- Born: 5 October 1936 Hamburg, Germany
- Died: 24 September 2016 (aged 79) Canberra, Australia
- Known for: Glass art
- Notable work: Portland Panels

= Klaus Moje =

German–Australian glass artist

Klaus Moje (5 October 1936 – 24 September 2016) was a German born, Australian glass artist and educator. Moje was the founding workshop head of the Australian National University (ANU) School of Art Glass Workshop in Canberra, Australia.

==Biography==

===Early life===

Klaus Moje was born in 1936 in Germany to a family of glass workers who specialised in providing bevelled and decorated glass for things such as mirrors and shelving. Moje became a journeyman glass cutter and worked in his family's shop until he received a scholarship to study glass art in Rheinbach and then in Hadamar. After a brief time as a German folk singer, Moje opened a stained glass studio with Isgard Moje-Wohlgemuth. Moje made his first entry into the glass art world with carved and polished glass sculptures. Although these pieces garnered him quite a bit of attention, he abandoned the cut glass work when he discovered a caché of colourful glass canes that were used to make buttons for the garment industry.

=== Fused Glass ===
Around the year 1975, Moje began cutting the rods into thin wafers or strips and fusing them together in a kiln. The pieces would then be cut again and re-fused to create rhythmic patterns of vibrant colour. In 1976, Moje returned to Hamburg after a short time living in Danzinger Strasse. Moje became a founding member of Galerie der Kunsthandwerker and in 1978 through 1982 he was a member of the Jury of Arbeitsgemeinschaft des Deutschen Kunsthandwerks. Meanwhile, Moje continued working with the glass rods. The process was fraught with failure caused by the material. Many of the glass colours were incompatible with each other, causing the work to break in the kiln or even after the firing process had finished. The work that did survive was often heavily devitrified. Moje's background as a glass cutter came to the fore as he had to carve away the contaminated surface to reveal the colour he desired.

▸ **Set of tasks**
**A.** Say whether each statement below agrees with the Klaus Moje biography. Answer yes or no for each, and quote the deciding words from the biography.
(i) Moje was born in Hamburg.
(ii) Moje stopped his cut glass work after finding glass canes used to make buttons.
(iii) The glass colors Moje fused together were all compatible with one another.
**B.** Rewrite the Klaus Moje biography from "Klaus Moje was" to "the garment industry.", and change "journeyman" to "master".
**C.** Continue the Klaus Moje biography, beginning right after its final sentence.

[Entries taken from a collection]
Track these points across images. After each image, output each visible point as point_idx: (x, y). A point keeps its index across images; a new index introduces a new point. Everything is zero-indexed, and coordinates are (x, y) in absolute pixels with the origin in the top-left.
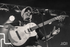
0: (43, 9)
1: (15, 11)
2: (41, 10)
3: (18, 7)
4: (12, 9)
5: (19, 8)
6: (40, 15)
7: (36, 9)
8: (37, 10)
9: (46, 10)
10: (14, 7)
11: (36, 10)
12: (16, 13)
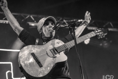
0: (74, 20)
1: (28, 24)
2: (72, 21)
3: (33, 17)
4: (23, 20)
5: (35, 20)
6: (70, 29)
7: (62, 20)
8: (65, 21)
9: (79, 21)
10: (27, 17)
11: (63, 22)
12: (30, 28)
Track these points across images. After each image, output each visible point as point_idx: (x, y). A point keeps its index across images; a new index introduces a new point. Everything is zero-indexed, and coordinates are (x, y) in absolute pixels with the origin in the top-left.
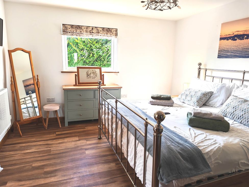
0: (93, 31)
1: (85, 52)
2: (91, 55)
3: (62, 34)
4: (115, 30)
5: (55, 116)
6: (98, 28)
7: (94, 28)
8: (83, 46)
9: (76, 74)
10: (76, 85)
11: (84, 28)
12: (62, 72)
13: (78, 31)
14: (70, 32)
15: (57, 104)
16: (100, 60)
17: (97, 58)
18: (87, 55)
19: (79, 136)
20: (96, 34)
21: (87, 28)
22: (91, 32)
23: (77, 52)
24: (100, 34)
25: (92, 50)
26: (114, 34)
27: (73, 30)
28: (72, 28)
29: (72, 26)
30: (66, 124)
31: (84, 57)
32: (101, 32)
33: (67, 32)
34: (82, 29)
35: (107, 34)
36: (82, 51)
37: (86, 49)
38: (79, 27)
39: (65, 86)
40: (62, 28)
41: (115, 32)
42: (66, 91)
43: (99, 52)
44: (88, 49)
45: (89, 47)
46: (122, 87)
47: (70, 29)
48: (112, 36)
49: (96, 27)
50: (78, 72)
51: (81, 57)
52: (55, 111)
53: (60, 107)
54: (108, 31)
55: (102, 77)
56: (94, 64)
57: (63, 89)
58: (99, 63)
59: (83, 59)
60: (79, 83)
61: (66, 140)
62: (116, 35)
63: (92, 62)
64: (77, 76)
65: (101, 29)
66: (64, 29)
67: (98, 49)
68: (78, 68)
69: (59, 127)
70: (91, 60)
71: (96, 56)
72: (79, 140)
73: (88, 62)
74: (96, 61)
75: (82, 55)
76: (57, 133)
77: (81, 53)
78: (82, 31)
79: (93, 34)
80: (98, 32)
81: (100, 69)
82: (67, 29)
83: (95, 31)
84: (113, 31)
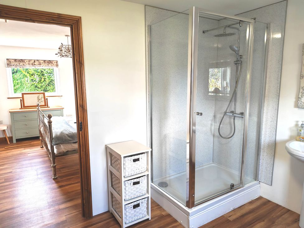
0: (35, 63)
1: (35, 77)
2: (43, 80)
3: (6, 67)
4: (55, 62)
5: (4, 136)
6: (40, 61)
7: (36, 61)
8: (33, 72)
9: (22, 99)
10: (21, 108)
11: (27, 61)
12: (8, 98)
13: (21, 64)
14: (13, 65)
15: (5, 125)
16: (53, 84)
17: (49, 83)
18: (38, 79)
19: (24, 148)
20: (38, 66)
21: (29, 61)
22: (33, 64)
23: (28, 78)
24: (41, 66)
25: (43, 75)
26: (55, 65)
27: (17, 63)
28: (16, 61)
29: (15, 60)
30: (14, 141)
31: (35, 82)
32: (42, 64)
33: (11, 65)
34: (24, 62)
35: (48, 65)
36: (33, 76)
37: (37, 75)
38: (22, 61)
39: (12, 109)
40: (6, 62)
41: (55, 63)
42: (12, 113)
43: (50, 76)
44: (39, 74)
45: (40, 72)
46: (64, 108)
47: (13, 63)
48: (53, 66)
49: (37, 60)
50: (23, 97)
51: (32, 82)
52: (3, 130)
53: (7, 128)
54: (49, 63)
55: (46, 101)
56: (46, 88)
57: (10, 112)
58: (51, 87)
59: (34, 84)
60: (24, 107)
61: (13, 150)
62: (57, 65)
63: (44, 87)
64: (22, 101)
65: (43, 62)
66: (8, 62)
67: (49, 74)
68: (23, 94)
69: (8, 144)
70: (43, 85)
71: (47, 81)
72: (24, 149)
73: (39, 87)
74: (49, 85)
75: (33, 80)
76: (5, 147)
77: (31, 78)
78: (25, 64)
79: (35, 65)
80: (40, 64)
81: (44, 94)
82: (11, 63)
83: (36, 63)
84: (53, 62)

▸ **Answer set**
**A.**
(i) Yes: "Born: 5 October 1936 Hamburg, Germany"
(ii) Yes: "he abandoned the cut glass work when he discovered a caché of colourful glass canes that were used to make buttons for the garment industry"
(iii) No: "Many of the glass colours were incompatible with each other"

**B.**
Klaus Moje was born in 1936 in Germany to a family of glass workers who specialised in providing bevelled and decorated glass for things such as mirrors and shelving. Moje became a master glass cutter and worked in his family's shop until he received a scholarship to study glass art in Rheinbach and then in Hadamar. After a brief time as a German folk singer, Moje opened a stained glass studio with Isgard Moje-Wohlgemuth. Moje made his first entry into the glass art world with carved and polished glass sculptures. Although these pieces garnered him quite a bit of attention, he abandoned the cut glass work when he discovered a caché of colourful glass canes that were used to make buttons for the garment industry.

**C.**
=== Pilchuck ===

In 1979, Moje was invited to be a guest lecturer at the Pilchuck Glass School in Stanwood, Washington. The school, started by Dale Chihuly, was geared mainly toward glassblowing, but Moje gave a talk about his recent fused glass works. He discussed the issues he was having with the material and lamented the fact that the factory that had been making the rods was planning to cease production when the master who knew the formula to make them retired. Moje was looking for a glass manufacturer that could make a wide palette of coloured glass but also help with the incompatibility and devitrification problems that he was experiencing. One of his students at Pilchuck was Boyce Lundstrom.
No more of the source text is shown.